Les promesses populistes de baisses d’impôts ou de suppression des emprunts indexés (tous deux étant bien évidemment particulièrement impopulaires, rien de bien nouveau) ? Indéniablement, ça marche ! Que la coalition gauche-verte ait peu de chances d’être reconduite ? C’est plus que probable. Le gouvernement actuel (et n’oublions pas que ce fut le premier gouvernement de coalition à gauche en Islande) a été élu après le ras-le-bol de la politique affligeante menée pendant plusieurs décennies par la droite; comment imaginer qu’après avoir fait le ménage en mettant en place des mesures impopulaires, l’actuelle majorité puisse l’emporter ? L’Islande a vécu jusque dans la moelle de ses os cette politique désastreuse d’un ultra-libéralisme qui s’est terminé par l’effondrement de la la tour financière et par la pression historique des citoyens amenant les responsables politiques et financiers à la démission. Etait-ce par citoyenneté ou par pur intérêt particulier desdits citoyens qui avaient vu leurs emprunts doubler, que ce soit sur l’immobilier ou sur les biens de consommation ? Les deux probablement.

Les résultats des sondages indiquent que le parti progressiste (Framsókn) fait un bon dans les intentions de vote; une progression que peu d’analystes comprennent. Transferts de votes du parti de l’indépendance (Sjálfstæðisflokkurinn) ? Ce dernier part en guerre divisé et avec un leader contesté; il a construit sa politique d’opposant parlementaire sur le blocage systématique par la monopolisation du temps de parole contre les opérations de sauvetage menées par le gouvernement de gauche. Ces partis n’ont pas vraiment de ligne politique, ou alors conservatrice, avec un retour aux bonnes vieilles idées d’avant 2008, d’avant la crise.
* * * * * * *
CONSIGNE 1:
Répondez aux questions suivantes d'après l'extrait sur la politique islandaise :
(a) Quelle coalition forme le gouvernement actuel ?
(b) Quel parti progresse nettement dans les intentions de vote selon les sondages ?
(c) Sur quelle pratique le parti de l'indépendance a-t-il fondé sa politique d'opposant parlementaire ?
CONSIGNE 2: Poursuivez l'extrait sur la politique islandaise à partir de sa dernière phrase.
Les entrées de données constituent un matériau indépendant de l'extrait sur la politique islandaise.

[Entrées de données enregistrées]
* * * * * * *
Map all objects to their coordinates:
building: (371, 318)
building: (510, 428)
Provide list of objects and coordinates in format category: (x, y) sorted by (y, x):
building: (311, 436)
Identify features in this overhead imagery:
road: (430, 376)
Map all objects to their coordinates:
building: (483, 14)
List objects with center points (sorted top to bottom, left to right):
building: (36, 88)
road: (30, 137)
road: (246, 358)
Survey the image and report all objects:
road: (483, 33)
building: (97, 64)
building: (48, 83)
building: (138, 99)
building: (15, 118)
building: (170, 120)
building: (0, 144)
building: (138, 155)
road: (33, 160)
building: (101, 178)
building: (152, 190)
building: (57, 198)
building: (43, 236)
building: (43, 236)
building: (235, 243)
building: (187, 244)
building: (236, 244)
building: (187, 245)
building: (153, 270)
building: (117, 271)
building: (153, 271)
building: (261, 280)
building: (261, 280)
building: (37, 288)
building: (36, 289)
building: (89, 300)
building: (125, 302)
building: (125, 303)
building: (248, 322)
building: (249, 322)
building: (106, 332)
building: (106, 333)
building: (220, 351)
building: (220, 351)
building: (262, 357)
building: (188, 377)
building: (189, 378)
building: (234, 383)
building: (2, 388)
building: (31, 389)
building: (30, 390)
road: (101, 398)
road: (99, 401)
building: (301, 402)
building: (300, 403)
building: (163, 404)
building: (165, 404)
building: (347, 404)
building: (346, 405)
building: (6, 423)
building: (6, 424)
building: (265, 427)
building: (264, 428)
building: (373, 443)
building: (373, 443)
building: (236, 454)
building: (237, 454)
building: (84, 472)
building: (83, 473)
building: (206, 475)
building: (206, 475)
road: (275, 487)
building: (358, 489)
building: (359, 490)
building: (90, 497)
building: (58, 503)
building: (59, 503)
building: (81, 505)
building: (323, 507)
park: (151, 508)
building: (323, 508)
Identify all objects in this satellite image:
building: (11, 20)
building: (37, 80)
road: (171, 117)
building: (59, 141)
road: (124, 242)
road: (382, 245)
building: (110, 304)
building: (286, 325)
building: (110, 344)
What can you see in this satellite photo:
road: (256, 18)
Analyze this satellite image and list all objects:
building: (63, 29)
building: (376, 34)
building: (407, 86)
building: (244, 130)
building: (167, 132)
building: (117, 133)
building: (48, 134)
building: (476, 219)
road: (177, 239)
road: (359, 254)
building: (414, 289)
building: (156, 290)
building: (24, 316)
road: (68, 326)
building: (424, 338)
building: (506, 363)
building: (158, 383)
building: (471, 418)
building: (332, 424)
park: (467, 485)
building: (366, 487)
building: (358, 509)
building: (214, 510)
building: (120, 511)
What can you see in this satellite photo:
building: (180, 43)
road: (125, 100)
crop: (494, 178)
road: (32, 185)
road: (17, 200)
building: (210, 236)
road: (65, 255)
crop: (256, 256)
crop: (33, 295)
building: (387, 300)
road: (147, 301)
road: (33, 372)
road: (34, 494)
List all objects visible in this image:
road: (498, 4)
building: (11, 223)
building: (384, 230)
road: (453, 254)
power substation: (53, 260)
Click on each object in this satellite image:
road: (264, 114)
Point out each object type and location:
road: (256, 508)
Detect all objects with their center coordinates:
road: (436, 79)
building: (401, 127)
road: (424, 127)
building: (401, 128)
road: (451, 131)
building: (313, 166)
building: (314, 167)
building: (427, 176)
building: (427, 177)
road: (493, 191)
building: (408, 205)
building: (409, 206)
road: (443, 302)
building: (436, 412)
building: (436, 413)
* * * * * * *
RÉPONSE 1:
(a) La coalition gauche-verte, premier gouvernement de coalition à gauche en Islande.
(b) Le parti progressiste (Framsókn).
(c) Sur le blocage systématique, par la monopolisation du temps de parole, des opérations de sauvetage menées par le gouvernement de gauche.

RÉPONSE 2:
C’est à se demander si ces intentions de vote, qui pour beaucoup révèlent la « mémoire de poisson rouge » d’une partie des islandais, ne traduisent pas un désir d’élimination (ne pas reconduire le gouvernement sortant).

Pourtant, les 4 années de gouvernement de gauche se soldent par un bilan reconnu comme étant particulièrement positif par les économistes aussi bien islandais qu’étrangers. Encore une fois, ce gouvernement est parvenu à faire le ménage. Ils sont même allées au-delà, en menant une politique environnementaliste courageuse en dépit de quelques couleuvres à avaler (en particulier la concession du Ministre de l’Industrie, de l’Agriculture et de l’Innovation, chef de file de VG, sur l’implantation d’une usine de ferro-silicone à Húsavík qui entraînera la construction d’une usine géothermique près du lac Mývatn, mettant en danger l’écosystème d’un site protégé).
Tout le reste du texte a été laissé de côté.